Filmwise, Anderson’s Mortal Kombat stands as one of the best contributions to martial arts cinema and live-action filmlore ever made for gaming and moviegoing audiences. Hands down, the best fight scenes in that film are between Ashby (Cage) and Cassamassa (Scorpion), and Shou (Kang) and Cooke (Reptile), and even if the film takes a few narrative shortcuts and falters a bit along way whilst not exactly sticking to the original IP for want of a PG-13 rating, it still works. For what it is and what it’s worth, it still works, even if there are some curmudgeons who would lump this film right in with the likes of Street Fighter, Street Fighter: The Legend Of Chun-Li, King Of Fighters, Double Dragon and even Tekken.

So what now?

Well, it’s great to see Warner Bros. Pictures is committed to the otherwise January 15, 2021 release, of McQuoid’s film – and this, while weighing all the many risk factors knowing the studio is facing a lose/lose situation as the pandemic remains the biggest factor of all.

For what it’s worth, I’m glad we’re waiting as much as I hate it. Normally a teaser would be on our radar right about now (in my view, at least as of June or July), and it sucks that the “new normal” now extends to the current atmosphere of the film industry with the constant on/off-again scheduling of titles. It’s more than frustrating, really, but at least with an air of gratitude on my end that I’m able to get past my writer’s block and scribble something on this 25th anniversary. It’s been a while since I opined like this as a fan much on anything apart from reviews and a few sentences in articles, so this was nice.

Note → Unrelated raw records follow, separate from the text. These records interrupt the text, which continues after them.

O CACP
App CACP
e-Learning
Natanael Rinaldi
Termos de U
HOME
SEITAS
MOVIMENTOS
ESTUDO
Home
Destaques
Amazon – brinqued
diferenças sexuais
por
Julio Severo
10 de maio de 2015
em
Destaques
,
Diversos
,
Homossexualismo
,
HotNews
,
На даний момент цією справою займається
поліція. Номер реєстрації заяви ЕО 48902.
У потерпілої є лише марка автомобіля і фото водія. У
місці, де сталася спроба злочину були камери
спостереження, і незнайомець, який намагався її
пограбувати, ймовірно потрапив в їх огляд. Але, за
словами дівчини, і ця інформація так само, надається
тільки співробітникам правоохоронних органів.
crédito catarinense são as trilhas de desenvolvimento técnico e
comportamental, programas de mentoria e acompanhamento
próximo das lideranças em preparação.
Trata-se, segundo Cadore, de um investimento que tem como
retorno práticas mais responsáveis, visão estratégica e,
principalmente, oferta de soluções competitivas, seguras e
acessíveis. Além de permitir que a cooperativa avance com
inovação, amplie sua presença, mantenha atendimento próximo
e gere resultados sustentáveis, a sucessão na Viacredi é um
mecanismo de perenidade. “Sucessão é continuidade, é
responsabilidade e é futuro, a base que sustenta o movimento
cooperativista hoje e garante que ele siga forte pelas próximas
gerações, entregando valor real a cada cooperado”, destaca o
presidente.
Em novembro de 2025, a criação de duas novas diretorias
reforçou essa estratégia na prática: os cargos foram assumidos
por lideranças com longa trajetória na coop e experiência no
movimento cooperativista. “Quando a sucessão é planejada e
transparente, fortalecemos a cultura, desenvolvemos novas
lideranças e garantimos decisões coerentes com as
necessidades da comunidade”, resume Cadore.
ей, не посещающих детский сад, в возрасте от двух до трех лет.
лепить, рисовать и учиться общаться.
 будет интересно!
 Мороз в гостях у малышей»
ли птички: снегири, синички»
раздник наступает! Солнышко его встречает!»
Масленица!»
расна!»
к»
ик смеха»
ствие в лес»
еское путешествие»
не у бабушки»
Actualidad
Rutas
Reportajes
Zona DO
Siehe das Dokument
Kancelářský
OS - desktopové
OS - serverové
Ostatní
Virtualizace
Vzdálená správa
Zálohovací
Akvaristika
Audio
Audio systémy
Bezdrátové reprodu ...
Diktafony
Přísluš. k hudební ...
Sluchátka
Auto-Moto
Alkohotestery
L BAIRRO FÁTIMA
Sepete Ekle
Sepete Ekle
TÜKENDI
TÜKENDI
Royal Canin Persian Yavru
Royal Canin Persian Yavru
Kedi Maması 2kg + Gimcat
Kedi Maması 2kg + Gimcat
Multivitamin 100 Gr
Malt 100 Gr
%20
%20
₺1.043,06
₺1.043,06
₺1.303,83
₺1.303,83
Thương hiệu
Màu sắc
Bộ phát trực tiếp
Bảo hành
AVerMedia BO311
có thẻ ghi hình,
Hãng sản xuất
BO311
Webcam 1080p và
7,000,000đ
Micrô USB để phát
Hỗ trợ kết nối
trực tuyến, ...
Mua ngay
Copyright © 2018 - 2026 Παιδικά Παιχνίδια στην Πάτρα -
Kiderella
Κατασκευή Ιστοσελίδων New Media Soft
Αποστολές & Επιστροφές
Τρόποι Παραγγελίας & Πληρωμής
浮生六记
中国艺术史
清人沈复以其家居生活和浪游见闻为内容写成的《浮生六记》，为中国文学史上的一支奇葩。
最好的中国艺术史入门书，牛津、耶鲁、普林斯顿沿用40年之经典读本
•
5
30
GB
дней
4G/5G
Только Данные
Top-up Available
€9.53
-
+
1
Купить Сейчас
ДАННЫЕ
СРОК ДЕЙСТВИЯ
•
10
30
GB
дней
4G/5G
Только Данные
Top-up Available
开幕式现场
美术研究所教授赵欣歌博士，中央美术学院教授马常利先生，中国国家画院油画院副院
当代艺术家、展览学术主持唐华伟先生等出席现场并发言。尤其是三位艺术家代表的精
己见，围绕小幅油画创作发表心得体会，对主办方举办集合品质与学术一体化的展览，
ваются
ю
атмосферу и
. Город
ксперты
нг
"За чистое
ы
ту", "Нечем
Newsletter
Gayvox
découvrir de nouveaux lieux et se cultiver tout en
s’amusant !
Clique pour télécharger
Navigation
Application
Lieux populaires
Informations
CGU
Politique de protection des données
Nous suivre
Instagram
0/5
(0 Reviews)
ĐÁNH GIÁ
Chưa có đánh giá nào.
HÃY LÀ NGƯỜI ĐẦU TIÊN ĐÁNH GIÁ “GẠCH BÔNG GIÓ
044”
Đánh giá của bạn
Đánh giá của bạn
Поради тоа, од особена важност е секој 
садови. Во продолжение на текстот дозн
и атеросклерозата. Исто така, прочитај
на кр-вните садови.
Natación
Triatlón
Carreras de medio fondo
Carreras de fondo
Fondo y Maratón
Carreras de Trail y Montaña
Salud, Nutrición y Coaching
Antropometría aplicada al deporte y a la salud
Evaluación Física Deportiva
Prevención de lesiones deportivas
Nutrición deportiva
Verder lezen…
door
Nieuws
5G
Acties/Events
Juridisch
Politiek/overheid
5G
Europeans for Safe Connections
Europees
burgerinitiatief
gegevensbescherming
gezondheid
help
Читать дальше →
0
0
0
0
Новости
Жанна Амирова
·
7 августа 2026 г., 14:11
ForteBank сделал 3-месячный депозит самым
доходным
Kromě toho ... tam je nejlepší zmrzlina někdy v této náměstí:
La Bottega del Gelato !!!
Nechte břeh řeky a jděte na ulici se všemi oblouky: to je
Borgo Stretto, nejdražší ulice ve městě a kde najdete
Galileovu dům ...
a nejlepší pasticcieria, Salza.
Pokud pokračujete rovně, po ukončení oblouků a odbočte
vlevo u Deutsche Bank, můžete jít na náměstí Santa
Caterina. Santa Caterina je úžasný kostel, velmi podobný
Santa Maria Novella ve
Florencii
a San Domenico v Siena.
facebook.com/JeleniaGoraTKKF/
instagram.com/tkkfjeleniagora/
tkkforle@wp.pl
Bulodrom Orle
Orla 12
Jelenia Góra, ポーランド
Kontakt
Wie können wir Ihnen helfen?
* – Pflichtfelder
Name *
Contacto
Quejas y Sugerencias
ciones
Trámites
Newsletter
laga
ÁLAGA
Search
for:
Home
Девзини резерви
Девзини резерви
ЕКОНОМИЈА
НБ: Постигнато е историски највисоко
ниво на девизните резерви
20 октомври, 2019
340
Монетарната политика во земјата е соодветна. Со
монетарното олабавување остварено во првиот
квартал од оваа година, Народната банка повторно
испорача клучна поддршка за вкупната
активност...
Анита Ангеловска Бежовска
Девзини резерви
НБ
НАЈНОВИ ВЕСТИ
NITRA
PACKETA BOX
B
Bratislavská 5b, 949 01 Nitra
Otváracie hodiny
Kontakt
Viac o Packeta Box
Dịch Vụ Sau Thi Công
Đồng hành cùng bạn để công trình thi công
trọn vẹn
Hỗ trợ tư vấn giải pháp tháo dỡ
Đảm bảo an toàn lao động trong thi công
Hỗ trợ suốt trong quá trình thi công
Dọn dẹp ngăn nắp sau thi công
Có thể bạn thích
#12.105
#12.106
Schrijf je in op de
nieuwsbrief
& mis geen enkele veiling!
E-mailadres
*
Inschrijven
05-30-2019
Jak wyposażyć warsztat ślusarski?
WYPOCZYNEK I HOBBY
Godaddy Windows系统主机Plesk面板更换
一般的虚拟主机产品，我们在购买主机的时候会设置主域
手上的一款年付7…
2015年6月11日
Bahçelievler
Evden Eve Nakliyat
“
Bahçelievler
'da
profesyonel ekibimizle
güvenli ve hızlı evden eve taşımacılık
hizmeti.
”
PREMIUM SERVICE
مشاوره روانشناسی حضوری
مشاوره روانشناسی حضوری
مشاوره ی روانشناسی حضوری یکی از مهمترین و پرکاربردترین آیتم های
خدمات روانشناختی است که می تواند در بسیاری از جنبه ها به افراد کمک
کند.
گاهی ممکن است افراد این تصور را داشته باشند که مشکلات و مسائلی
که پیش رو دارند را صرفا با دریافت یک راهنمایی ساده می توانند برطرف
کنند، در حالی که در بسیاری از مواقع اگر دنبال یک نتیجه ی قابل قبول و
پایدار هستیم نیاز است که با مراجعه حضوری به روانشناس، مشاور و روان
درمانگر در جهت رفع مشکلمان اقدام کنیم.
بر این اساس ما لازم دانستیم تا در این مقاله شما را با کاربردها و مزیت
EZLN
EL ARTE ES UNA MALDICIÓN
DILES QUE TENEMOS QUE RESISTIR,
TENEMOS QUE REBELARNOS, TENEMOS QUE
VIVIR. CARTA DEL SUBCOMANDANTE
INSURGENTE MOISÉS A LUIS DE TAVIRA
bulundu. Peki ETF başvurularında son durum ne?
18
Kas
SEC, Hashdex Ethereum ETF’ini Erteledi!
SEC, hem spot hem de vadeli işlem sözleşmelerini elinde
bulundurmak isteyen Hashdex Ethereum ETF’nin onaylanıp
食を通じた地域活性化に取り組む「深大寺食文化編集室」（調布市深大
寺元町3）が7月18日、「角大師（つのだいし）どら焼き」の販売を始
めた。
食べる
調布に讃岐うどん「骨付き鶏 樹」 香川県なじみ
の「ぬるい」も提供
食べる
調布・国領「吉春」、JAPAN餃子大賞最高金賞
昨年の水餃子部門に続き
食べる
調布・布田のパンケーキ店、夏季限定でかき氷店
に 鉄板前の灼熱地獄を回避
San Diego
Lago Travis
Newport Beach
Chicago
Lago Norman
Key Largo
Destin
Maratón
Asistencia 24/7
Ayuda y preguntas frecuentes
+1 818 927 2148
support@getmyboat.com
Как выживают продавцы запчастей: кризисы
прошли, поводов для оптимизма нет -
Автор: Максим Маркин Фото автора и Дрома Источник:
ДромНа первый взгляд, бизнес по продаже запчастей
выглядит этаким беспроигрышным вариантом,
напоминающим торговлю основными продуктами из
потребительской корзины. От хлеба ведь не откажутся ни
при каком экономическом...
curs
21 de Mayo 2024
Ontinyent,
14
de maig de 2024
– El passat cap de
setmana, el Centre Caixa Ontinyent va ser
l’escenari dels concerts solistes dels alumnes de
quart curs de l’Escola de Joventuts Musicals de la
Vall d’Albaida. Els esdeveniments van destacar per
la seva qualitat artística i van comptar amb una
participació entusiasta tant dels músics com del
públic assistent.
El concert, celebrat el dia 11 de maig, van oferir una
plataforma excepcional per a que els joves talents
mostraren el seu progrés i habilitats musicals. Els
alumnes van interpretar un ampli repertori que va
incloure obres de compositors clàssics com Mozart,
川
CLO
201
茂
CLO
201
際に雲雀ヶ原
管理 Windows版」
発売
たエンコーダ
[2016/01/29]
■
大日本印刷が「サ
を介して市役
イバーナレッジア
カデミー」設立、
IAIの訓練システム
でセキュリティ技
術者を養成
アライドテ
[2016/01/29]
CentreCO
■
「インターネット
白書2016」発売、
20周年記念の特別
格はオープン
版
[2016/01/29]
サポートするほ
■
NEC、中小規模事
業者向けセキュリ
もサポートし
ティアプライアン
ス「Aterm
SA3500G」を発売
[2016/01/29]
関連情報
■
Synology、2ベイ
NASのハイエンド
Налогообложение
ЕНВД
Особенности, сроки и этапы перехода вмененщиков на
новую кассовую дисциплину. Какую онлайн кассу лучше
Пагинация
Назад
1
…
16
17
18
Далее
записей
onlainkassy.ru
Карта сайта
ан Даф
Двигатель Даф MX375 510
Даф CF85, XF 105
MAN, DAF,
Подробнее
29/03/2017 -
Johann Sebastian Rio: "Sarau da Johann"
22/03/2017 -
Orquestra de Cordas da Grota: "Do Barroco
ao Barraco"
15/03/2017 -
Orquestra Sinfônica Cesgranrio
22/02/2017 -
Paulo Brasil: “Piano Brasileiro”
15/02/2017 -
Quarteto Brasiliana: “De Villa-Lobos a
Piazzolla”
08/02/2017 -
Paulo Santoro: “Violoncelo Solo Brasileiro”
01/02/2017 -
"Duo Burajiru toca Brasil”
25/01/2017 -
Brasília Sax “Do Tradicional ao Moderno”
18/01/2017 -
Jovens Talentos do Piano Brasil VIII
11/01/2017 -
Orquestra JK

For all the efforts of Anderson and producer Lawrence Kasanoff and New Line, all the people involved in the franchise right up to Kevin Tancharoen’s venture in Machinima with Mortal Kombat Legacy and now with the likes of James Wan having boosted his industry profile enough help make a new Mortal Kombat film a reality, and a cast that’s more than promising, I’m glad there’s something good waiting for us in the new year.